*** Opening Task inputs ***

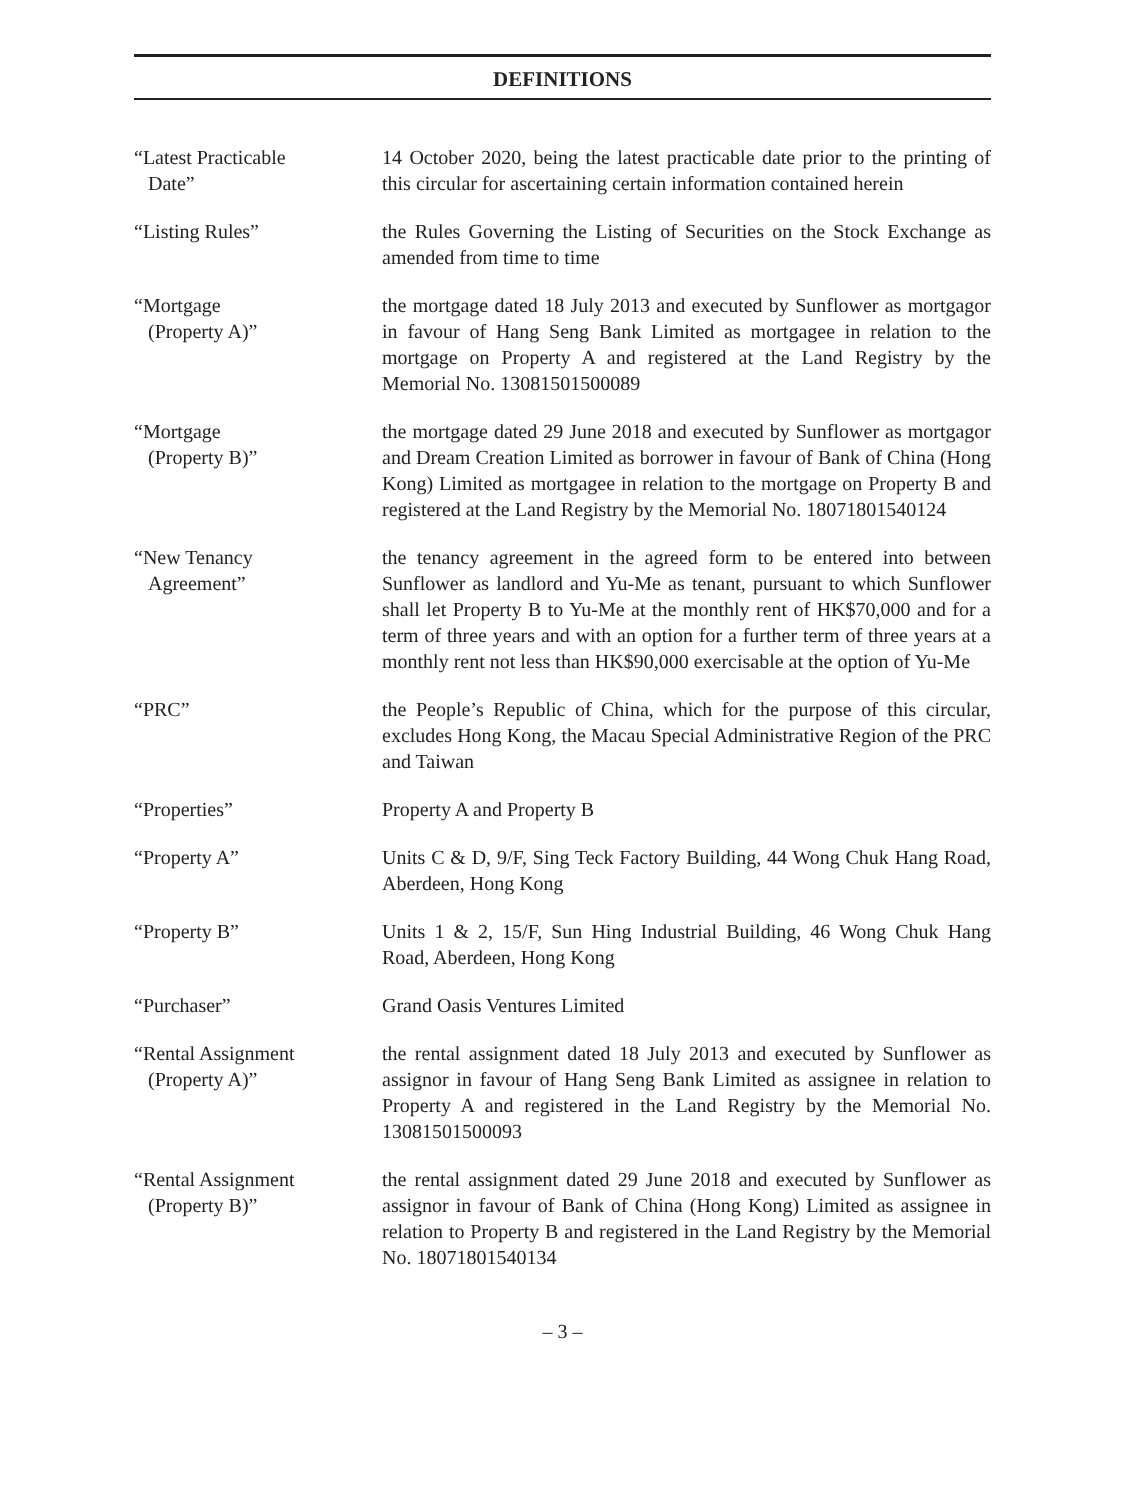DEFINITIONS
| “Latest Practicable Date” | 14 October 2020, being the latest practicable date prior to the printing of this circular for ascertaining certain information contained herein |
| “Listing Rules” | the Rules Governing the Listing of Securities on the Stock Exchange as amended from time to time |
| “Mortgage (Property A)” | the mortgage dated 18 July 2013 and executed by Sunflower as mortgagor in favour of Hang Seng Bank Limited as mortgagee in relation to the mortgage on Property A and registered at the Land Registry by the Memorial No. 13081501500089 |
| “Mortgage (Property B)” | the mortgage dated 29 June 2018 and executed by Sunflower as mortgagor and Dream Creation Limited as borrower in favour of Bank of China (Hong Kong) Limited as mortgagee in relation to the mortgage on Property B and registered at the Land Registry by the Memorial No. 18071801540124 |
| “New Tenancy Agreement” | the tenancy agreement in the agreed form to be entered into between Sunflower as landlord and Yu-Me as tenant, pursuant to which Sunflower shall let Property B to Yu-Me at the monthly rent of HK$70,000 and for a term of three years and with an option for a further term of three years at a monthly rent not less than HK$90,000 exercisable at the option of Yu-Me |
| “PRC” | the People’s Republic of China, which for the purpose of this circular, excludes Hong Kong, the Macau Special Administrative Region of the PRC and Taiwan |
| “Properties” | Property A and Property B |
| “Property A” | Units C & D, 9/F, Sing Teck Factory Building, 44 Wong Chuk Hang Road, Aberdeen, Hong Kong |
| “Property B” | Units 1 & 2, 15/F, Sun Hing Industrial Building, 46 Wong Chuk Hang Road, Aberdeen, Hong Kong |
| “Purchaser” | Grand Oasis Ventures Limited |
| “Rental Assignment (Property A)” | the rental assignment dated 18 July 2013 and executed by Sunflower as assignor in favour of Hang Seng Bank Limited as assignee in relation to Property A and registered in the Land Registry by the Memorial No. 13081501500093 |
| “Rental Assignment (Property B)” | the rental assignment dated 29 June 2018 and executed by Sunflower as assignor in favour of Bank of China (Hong Kong) Limited as assignee in relation to Property B and registered in the Land Registry by the Memorial No. 18071801540134 |
– 3 –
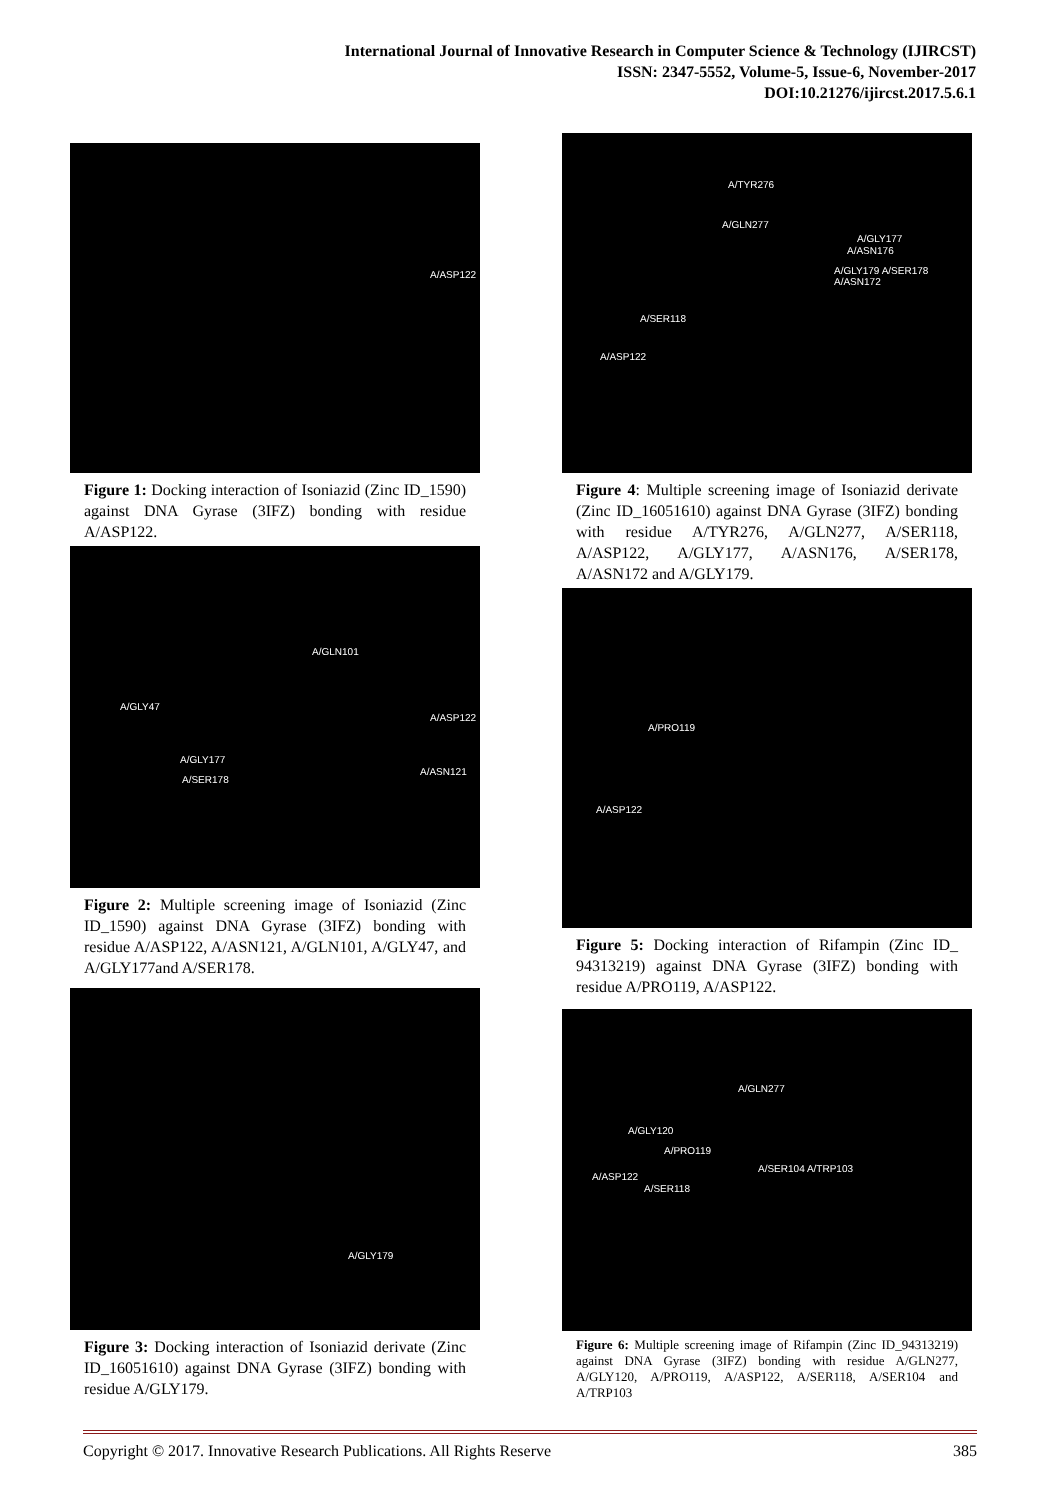International Journal of Innovative Research in Computer Science & Technology (IJIRCST)
ISSN: 2347-5552, Volume-5, Issue-6, November-2017
DOI:10.21276/ijircst.2017.5.6.1
A/ASP122
Figure 1: Docking interaction of Isoniazid (Zinc ID_1590) against DNA Gyrase (3IFZ) bonding with residue A/ASP122.
A/GLN101
A/GLY47
A/ASP122
A/GLY177
A/SER178
A/ASN121
Figure 2: Multiple screening image of Isoniazid (Zinc ID_1590) against DNA Gyrase (3IFZ) bonding with residue A/ASP122, A/ASN121, A/GLN101, A/GLY47, and A/GLY177and A/SER178.
A/GLY179
Figure 3: Docking interaction of Isoniazid derivate (Zinc ID_16051610) against DNA Gyrase (3IFZ) bonding with residue A/GLY179.
A/TYR276
A/GLN277
A/GLY177
A/ASN176
A/GLY179 A/SER178 A/ASN172
A/SER118
A/ASP122
Figure 4: Multiple screening image of Isoniazid derivate (Zinc ID_16051610) against DNA Gyrase (3IFZ) bonding with residue A/TYR276, A/GLN277, A/SER118, A/ASP122, A/GLY177, A/ASN176, A/SER178, A/ASN172 and A/GLY179.
A/PRO119
A/ASP122
Figure 5: Docking interaction of Rifampin (Zinc ID_ 94313219) against DNA Gyrase (3IFZ) bonding with residue A/PRO119, A/ASP122.
A/GLN277
A/GLY120
A/PRO119
A/SER104 A/TRP103
A/ASP122
A/SER118
Figure 6: Multiple screening image of Rifampin (Zinc ID_94313219) against DNA Gyrase (3IFZ) bonding with residue A/GLN277, A/GLY120, A/PRO119, A/ASP122, A/SER118, A/SER104 and A/TRP103
Copyright © 2017. Innovative Research Publications. All Rights Reserve 385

*** Closing Task inputs ***

_Work required_:
What the answer must hold: all the data above, given again exactly, without pictures.

_Your solution_:
DEFINITIONS
| “Latest Practicable Date” | 14 October 2020, being the latest practicable date prior to the printing of this circular for ascertaining certain information contained herein |
| “Listing Rules” | the Rules Governing the Listing of Securities on the Stock Exchange as amended from time to time |
| “Mortgage (Property A)” | the mortgage dated 18 July 2013 and executed by Sunflower as mortgagor in favour of Hang Seng Bank Limited as mortgagee in relation to the mortgage on Property A and registered at the Land Registry by the Memorial No. 13081501500089 |
| “Mortgage (Property B)” | the mortgage dated 29 June 2018 and executed by Sunflower as mortgagor and Dream Creation Limited as borrower in favour of Bank of China (Hong Kong) Limited as mortgagee in relation to the mortgage on Property B and registered at the Land Registry by the Memorial No. 18071801540124 |
| “New Tenancy Agreement” | the tenancy agreement in the agreed form to be entered into between Sunflower as landlord and Yu-Me as tenant, pursuant to which Sunflower shall let Property B to Yu-Me at the monthly rent of HK$70,000 and for a term of three years and with an option for a further term of three years at a monthly rent not less than HK$90,000 exercisable at the option of Yu-Me |
| “PRC” | the People’s Republic of China, which for the purpose of this circular, excludes Hong Kong, the Macau Special Administrative Region of the PRC and Taiwan |
| “Properties” | Property A and Property B |
| “Property A” | Units C & D, 9/F, Sing Teck Factory Building, 44 Wong Chuk Hang Road, Aberdeen, Hong Kong |
| “Property B” | Units 1 & 2, 15/F, Sun Hing Industrial Building, 46 Wong Chuk Hang Road, Aberdeen, Hong Kong |
| “Purchaser” | Grand Oasis Ventures Limited |
| “Rental Assignment (Property A)” | the rental assignment dated 18 July 2013 and executed by Sunflower as assignor in favour of Hang Seng Bank Limited as assignee in relation to Property A and registered in the Land Registry by the Memorial No. 13081501500093 |
| “Rental Assignment (Property B)” | the rental assignment dated 29 June 2018 and executed by Sunflower as assignor in favour of Bank of China (Hong Kong) Limited as assignee in relation to Property B and registered in the Land Registry by the Memorial No. 18071801540134 |
– 3 –
International Journal of Innovative Research in Computer Science & Technology (IJIRCST)
ISSN: 2347-5552, Volume-5, Issue-6, November-2017
DOI:10.21276/ijircst.2017.5.6.1
A/ASP122
Figure 1: Docking interaction of Isoniazid (Zinc ID_1590) against DNA Gyrase (3IFZ) bonding with residue A/ASP122.
A/GLN101
A/GLY47
A/ASP122
A/GLY177
A/SER178
A/ASN121
Figure 2: Multiple screening image of Isoniazid (Zinc ID_1590) against DNA Gyrase (3IFZ) bonding with residue A/ASP122, A/ASN121, A/GLN101, A/GLY47, and A/GLY177and A/SER178.
A/GLY179
Figure 3: Docking interaction of Isoniazid derivate (Zinc ID_16051610) against DNA Gyrase (3IFZ) bonding with residue A/GLY179.
A/TYR276
A/GLN277
A/GLY177
A/ASN176
A/GLY179 A/SER178 A/ASN172
A/SER118
A/ASP122
Figure 4: Multiple screening image of Isoniazid derivate (Zinc ID_16051610) against DNA Gyrase (3IFZ) bonding with residue A/TYR276, A/GLN277, A/SER118, A/ASP122, A/GLY177, A/ASN176, A/SER178, A/ASN172 and A/GLY179.
A/PRO119
A/ASP122
Figure 5: Docking interaction of Rifampin (Zinc ID_ 94313219) against DNA Gyrase (3IFZ) bonding with residue A/PRO119, A/ASP122.
A/GLN277
A/GLY120
A/PRO119
A/SER104 A/TRP103
A/ASP122
A/SER118
Figure 6: Multiple screening image of Rifampin (Zinc ID_94313219) against DNA Gyrase (3IFZ) bonding with residue A/GLN277, A/GLY120, A/PRO119, A/ASP122, A/SER118, A/SER104 and A/TRP103
Copyright © 2017. Innovative Research Publications. All Rights Reserve 385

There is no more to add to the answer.